Outre que la démission de l’actuel Chef de l’Etat ne saurait tenir lieu de programme politique, l’Imam Mahmoud Dicko et ses compagnons doivent reprendre langue, dans les meilleurs délais, avec ce dernier dans la perspective de la formation du Gouvernement consensuel de large ouverture, recommandée par les différents partenaires du Mali.
En faisant prévaloir sa position de force, le Mouvement du 5 Juin-Rassemblement des Forces Patriotiques peut revendiquer le poste de Premier ministre et des ministères stratégiques en vue d’induire la mise en place de la politique et des instruments d’une gouvernance conforme aux intérêts du pays et des populations.
Evidemment, la définition du contenu d’une nouvelle gouvernance politique et administrative, portée par l’opposition et les organisations de la Société civile, constitue un préalable impératif, à même de crédibiliser la nouvelle approche démocratique.
Au risque d’être taxés de visées égocentriques, les dirigeants de l’Opposition devraient adopter les propositions visant à l’organisation de législatives partielles dans les circonscriptions dont les élections ont été contestées. Cette approche a le double avantage de dépenses moins importantes que celle de nouvelles élections générales, dans le cas d’une dissolution de l’ensemble du parlement et d’éviter une assez longue paralysie d’une institution incontournable pour l’adoption des règles d’une nouvelle culture de gouvernance.

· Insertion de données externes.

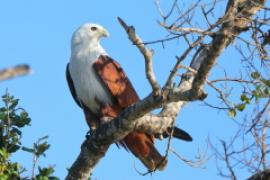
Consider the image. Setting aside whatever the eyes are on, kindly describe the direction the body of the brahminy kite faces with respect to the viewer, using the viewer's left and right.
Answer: facing the viewer and to the left of the viewer
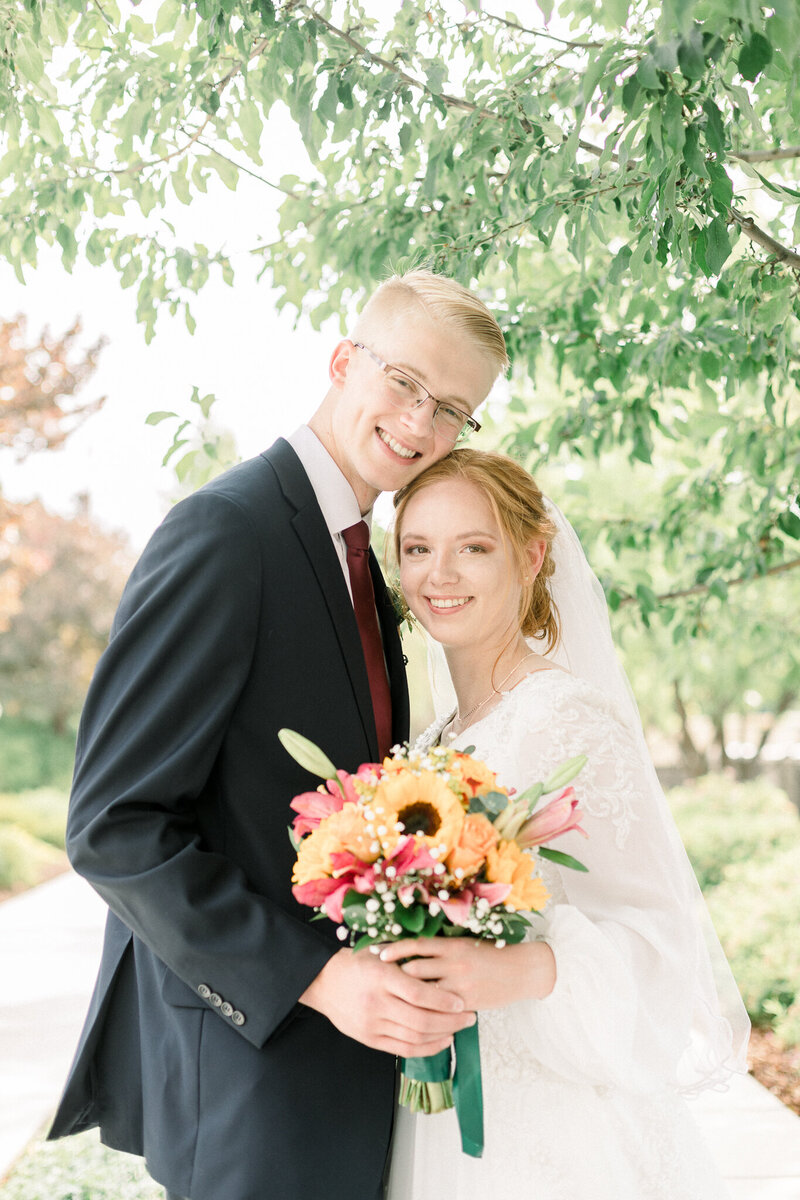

La démission de la Cour constitutionnelle est également une des conditions essentielles à une implication dénuée d’a priori et acceptée de cette institution dans la réglementation de la vie politique de notre pays. Les Conseillers de la dite Cour, fortement chahutés par l’opinion publique, devraient se résoudre à cette sortie, somme toute honorable pour eux.
Enfin, ultime posture à observer par l’Opposition, la préservation des relations avec les partenaires internationaux du Mali. Même si, par certains de ses aspects, l’intervention de ces derniers reste contestable, notamment en ce que des opposants à des présidents démocratiquement élus ont pu bénéficier de l’onction de grandes démocraties, le poids de leur appui économique et militaire est tel que l’on ne peut se payer le luxe de nous aliéner leur assistance, en ces moments de précarité surtout.
Nous nous devons de les rassurer sur nos options politiques futures. En édulcorant l’image du parrainage du mouvement par l’Imam Mahmoud Dicko qui, en dépit de ses dénégations de projets islamistes, fait planer, aux yeux de ces partenaires, de sérieux doutes sur le maintien des options laïques de l’Etat malien.
Pour toutes ces considérations, le M5-RFP doit faire montre d’une grande souplesse.